Only one stretch of the data below is wanted: the lines starting at the one with "ministri per i..." and ending at the one with "Legierung (Einstellwinkel", both included, given again exactly.

##### PROVIDED RECORDS #####

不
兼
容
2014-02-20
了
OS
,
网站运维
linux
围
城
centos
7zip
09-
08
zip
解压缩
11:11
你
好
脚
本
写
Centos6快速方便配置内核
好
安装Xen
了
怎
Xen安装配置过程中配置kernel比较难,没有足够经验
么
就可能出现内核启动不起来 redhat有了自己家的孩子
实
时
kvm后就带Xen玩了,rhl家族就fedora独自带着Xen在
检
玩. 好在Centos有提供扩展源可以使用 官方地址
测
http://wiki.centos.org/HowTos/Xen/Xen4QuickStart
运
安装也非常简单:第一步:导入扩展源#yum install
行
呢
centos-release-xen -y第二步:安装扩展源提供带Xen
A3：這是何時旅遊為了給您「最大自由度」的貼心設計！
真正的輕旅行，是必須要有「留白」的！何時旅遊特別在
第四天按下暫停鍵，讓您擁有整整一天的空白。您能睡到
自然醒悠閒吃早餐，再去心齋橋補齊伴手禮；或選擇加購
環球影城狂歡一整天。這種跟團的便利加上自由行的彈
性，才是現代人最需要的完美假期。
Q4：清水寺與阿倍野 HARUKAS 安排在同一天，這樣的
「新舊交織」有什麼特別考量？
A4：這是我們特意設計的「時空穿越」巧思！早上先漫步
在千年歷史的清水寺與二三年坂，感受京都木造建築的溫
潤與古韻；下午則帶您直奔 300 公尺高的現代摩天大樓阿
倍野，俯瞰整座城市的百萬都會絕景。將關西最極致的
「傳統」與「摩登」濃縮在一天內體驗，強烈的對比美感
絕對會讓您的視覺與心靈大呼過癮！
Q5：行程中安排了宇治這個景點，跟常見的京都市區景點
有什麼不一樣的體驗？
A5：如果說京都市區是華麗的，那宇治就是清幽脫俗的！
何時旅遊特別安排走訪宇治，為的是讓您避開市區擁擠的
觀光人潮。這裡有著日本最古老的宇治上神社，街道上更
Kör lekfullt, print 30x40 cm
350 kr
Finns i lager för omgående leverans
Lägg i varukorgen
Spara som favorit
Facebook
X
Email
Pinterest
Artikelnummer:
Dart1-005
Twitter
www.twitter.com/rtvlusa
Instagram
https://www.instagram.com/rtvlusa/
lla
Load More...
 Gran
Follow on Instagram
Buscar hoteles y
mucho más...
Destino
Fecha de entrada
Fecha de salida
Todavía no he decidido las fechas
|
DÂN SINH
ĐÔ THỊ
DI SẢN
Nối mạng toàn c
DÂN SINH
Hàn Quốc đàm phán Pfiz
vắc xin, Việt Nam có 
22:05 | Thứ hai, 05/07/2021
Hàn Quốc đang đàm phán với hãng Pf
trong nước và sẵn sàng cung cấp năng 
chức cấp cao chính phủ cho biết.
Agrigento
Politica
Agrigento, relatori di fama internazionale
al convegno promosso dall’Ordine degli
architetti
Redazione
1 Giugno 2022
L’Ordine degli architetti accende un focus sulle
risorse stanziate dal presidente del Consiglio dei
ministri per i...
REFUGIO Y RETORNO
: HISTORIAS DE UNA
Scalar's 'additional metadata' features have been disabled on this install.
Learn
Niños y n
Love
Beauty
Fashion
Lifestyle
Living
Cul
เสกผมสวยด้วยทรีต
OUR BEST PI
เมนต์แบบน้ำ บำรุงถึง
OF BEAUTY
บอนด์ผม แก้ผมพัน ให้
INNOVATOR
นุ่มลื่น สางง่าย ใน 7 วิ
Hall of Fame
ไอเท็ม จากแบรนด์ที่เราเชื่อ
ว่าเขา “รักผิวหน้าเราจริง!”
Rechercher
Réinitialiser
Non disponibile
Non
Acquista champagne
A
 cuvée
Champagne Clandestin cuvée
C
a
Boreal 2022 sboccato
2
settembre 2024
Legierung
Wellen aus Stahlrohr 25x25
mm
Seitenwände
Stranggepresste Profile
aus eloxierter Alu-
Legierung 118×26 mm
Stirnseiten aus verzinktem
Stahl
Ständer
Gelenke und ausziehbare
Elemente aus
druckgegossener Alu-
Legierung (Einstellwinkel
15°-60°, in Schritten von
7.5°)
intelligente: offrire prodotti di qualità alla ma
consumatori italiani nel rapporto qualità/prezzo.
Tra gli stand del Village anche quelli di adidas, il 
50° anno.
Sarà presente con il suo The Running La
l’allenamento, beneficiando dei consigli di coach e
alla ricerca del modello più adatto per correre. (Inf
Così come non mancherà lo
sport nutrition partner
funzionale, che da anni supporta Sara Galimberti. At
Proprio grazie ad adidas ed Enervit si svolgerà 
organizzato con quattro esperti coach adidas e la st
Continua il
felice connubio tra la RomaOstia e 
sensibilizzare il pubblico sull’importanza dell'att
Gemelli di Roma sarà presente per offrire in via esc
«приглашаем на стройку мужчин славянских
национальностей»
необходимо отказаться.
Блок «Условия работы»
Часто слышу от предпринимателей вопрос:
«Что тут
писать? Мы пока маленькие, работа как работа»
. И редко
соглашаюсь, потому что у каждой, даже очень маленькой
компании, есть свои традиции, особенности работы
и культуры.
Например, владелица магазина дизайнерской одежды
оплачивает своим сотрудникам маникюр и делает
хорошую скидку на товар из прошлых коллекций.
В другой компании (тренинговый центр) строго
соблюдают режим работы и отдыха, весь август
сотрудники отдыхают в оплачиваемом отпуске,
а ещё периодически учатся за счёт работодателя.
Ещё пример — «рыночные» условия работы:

#####

**EXERCISE ANSWER**.
ministri per i...
REFUGIO Y RETORNO
: HISTORIAS DE UNA
Scalar's 'additional metadata' features have been disabled on this install.
Learn
Niños y n
Love
Beauty
Fashion
Lifestyle
Living
Cul
เสกผมสวยด้วยทรีต
OUR BEST PI
เมนต์แบบน้ำ บำรุงถึง
OF BEAUTY
บอนด์ผม แก้ผมพัน ให้
INNOVATOR
นุ่มลื่น สางง่าย ใน 7 วิ
Hall of Fame
ไอเท็ม จากแบรนด์ที่เราเชื่อ
ว่าเขา “รักผิวหน้าเราจริง!”
Rechercher
Réinitialiser
Non disponibile
Non
Acquista champagne
A
 cuvée
Champagne Clandestin cuvée
C
a
Boreal 2022 sboccato
2
settembre 2024
Legierung
Wellen aus Stahlrohr 25x25
mm
Seitenwände
Stranggepresste Profile
aus eloxierter Alu-
Legierung 118×26 mm
Stirnseiten aus verzinktem
Stahl
Ständer
Gelenke und ausziehbare
Elemente aus
druckgegossener Alu-
Legierung (Einstellwinkel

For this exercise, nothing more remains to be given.